Using the data beneath, show every line that includes the word "prospěch".

[Bounding box prediction data]
....

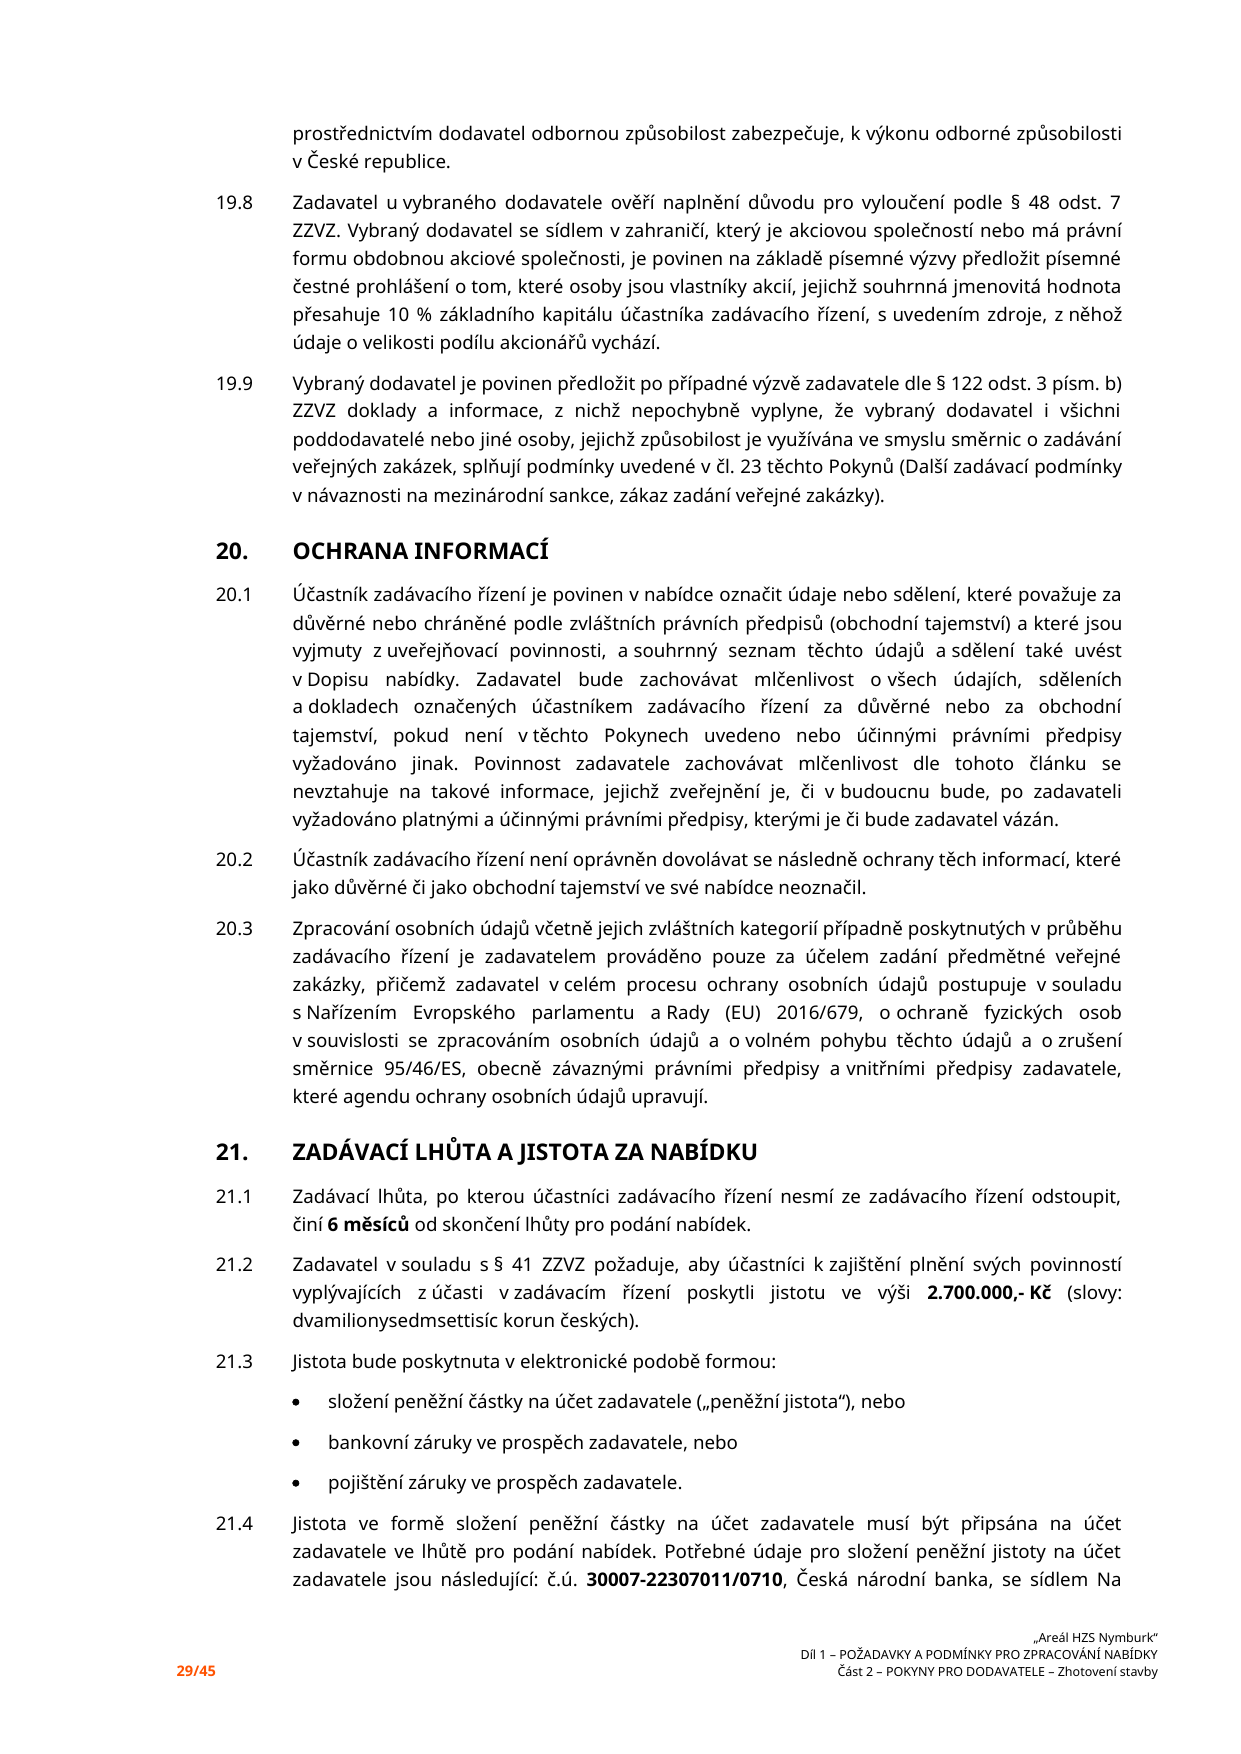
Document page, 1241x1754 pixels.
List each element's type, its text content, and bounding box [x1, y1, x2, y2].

text Vybraný dodavatel je povinen předložit po případné výzvě zadavatele dle § 122 odst. 3 písm. b) ZZVZ doklady a informace, z nichž nepochybně vyplyne, že vybraný dodavatel i všichni poddodavatelé nebo jiné osoby, jejichž způsobilost je využívána ve smyslu směrnic o zadávání veřejných zakázek, splňují podmínky uvedené v čl. 23 těchto Pokynů (Další zadávací podmínky v návaznosti na mezinárodní sankce, zákaz zadání veřejné zakázky). [216, 370, 1122, 507]
text složení peněžní částky na účet zadavatele („peněžní jistota“), nebo [292, 1389, 1122, 1414]
text bankovní záruky ve prospěch zadavatele, nebo [292, 1429, 1122, 1455]
text Zadavatel v souladu s § 41 ZZVZ požaduje, aby účastníci k zajištění plnění svých povinností vyplývajících z účasti v zadávacím řízení poskytli jistotu ve výši 2.700.000,- Kč (slovy: dvamilionysedmsettisíc korun českých). [216, 1252, 1122, 1333]
text Účastník zadávacího řízení není oprávněn dovolávat se následně ochrany těch informací, které jako důvěrné či jako obchodní tajemství ve své nabídce neoznačil. [216, 846, 1122, 900]
text pojištění záruky ve prospěch zadavatele. [292, 1470, 1122, 1495]
text ZADÁVACÍ LHŮTA A JISTOTA ZA NABÍDKU [216, 1136, 1122, 1167]
text Jistota bude poskytnuta v elektronické podobě formou: [216, 1348, 1122, 1374]
text Zadávací lhůta, po kterou účastníci zadávacího řízení nesmí ze zadávacího řízení odstoupit, činí 6 měsíců od skončení lhůty pro podání nabídek. [216, 1183, 1122, 1237]
text Zpracování osobních údajů včetně jejich zvláštních kategorií případně poskytnutých v průběhu zadávacího řízení je zadavatelem prováděno pouze za účelem zadání předmětné veřejné zakázky, přičemž zadavatel v celém procesu ochrany osobních údajů postupuje v souladu s Nařízením Evropského parlamentu a Rady (EU) 2016/679, o ochraně fyzických osob v souvislosti se zpracováním osobních údajů a o volném pohybu těchto údajů a o zrušení směrnice 95/46/ES, obecně závaznými právními předpisy a vnitřními předpisy zadavatele, které agendu ochrany osobních údajů upravují. [216, 915, 1122, 1109]
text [216, 121, 1122, 174]
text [216, 1510, 1122, 1592]
text OCHRANA INFORMACÍ [216, 535, 1122, 566]
text Účastník zadávacího řízení je povinen v nabídce označit údaje nebo sdělení, které považuje za důvěrné nebo chráněné podle zvláštních právních předpisů (obchodní tajemství) a které jsou vyjmuty z uveřejňovací povinnosti, a souhrnný seznam těchto údajů a sdělení také uvést v Dopisu nabídky. Zadavatel bude zachovávat mlčenlivost o všech údajích, sděleních a dokladech označených účastníkem zadávacího řízení za důvěrné nebo za obchodní tajemství, pokud není v těchto Pokynech uvedeno nebo účinnými právními předpisy vyžadováno jinak. Povinnost zadavatele zachovávat mlčenlivost dle tohoto článku se nevztahuje na takové informace, jejichž zveřejnění je, či v budoucnu bude, po zadavateli vyžadováno platnými a účinnými právními předpisy, kterými je či bude zadavatel vázán. [216, 582, 1122, 831]
text Zadavatel u vybraného dodavatele ověří naplnění důvodu pro vyloučení podle § 48 odst. 7 ZZVZ. Vybraný dodavatel se sídlem v zahraničí, který je akciovou společností nebo má právní formu obdobnou akciové společnosti, je povinen na základě písemné výzvy předložit písemné čestné prohlášení o tom, které osoby jsou vlastníky akcií, jejichž souhrnná jmenovitá hodnota přesahuje 10 % základního kapitálu účastníka zadávacího řízení, s uvedením zdroje, z něhož údaje o velikosti podílu akcionářů vychází. [216, 189, 1122, 355]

....

- [OUTPUT OF THE EXERCISE]
text bankovní záruky ve prospěch zadavatele, nebo [292, 1429, 1122, 1455]
text pojištění záruky ve prospěch zadavatele. [292, 1470, 1122, 1495]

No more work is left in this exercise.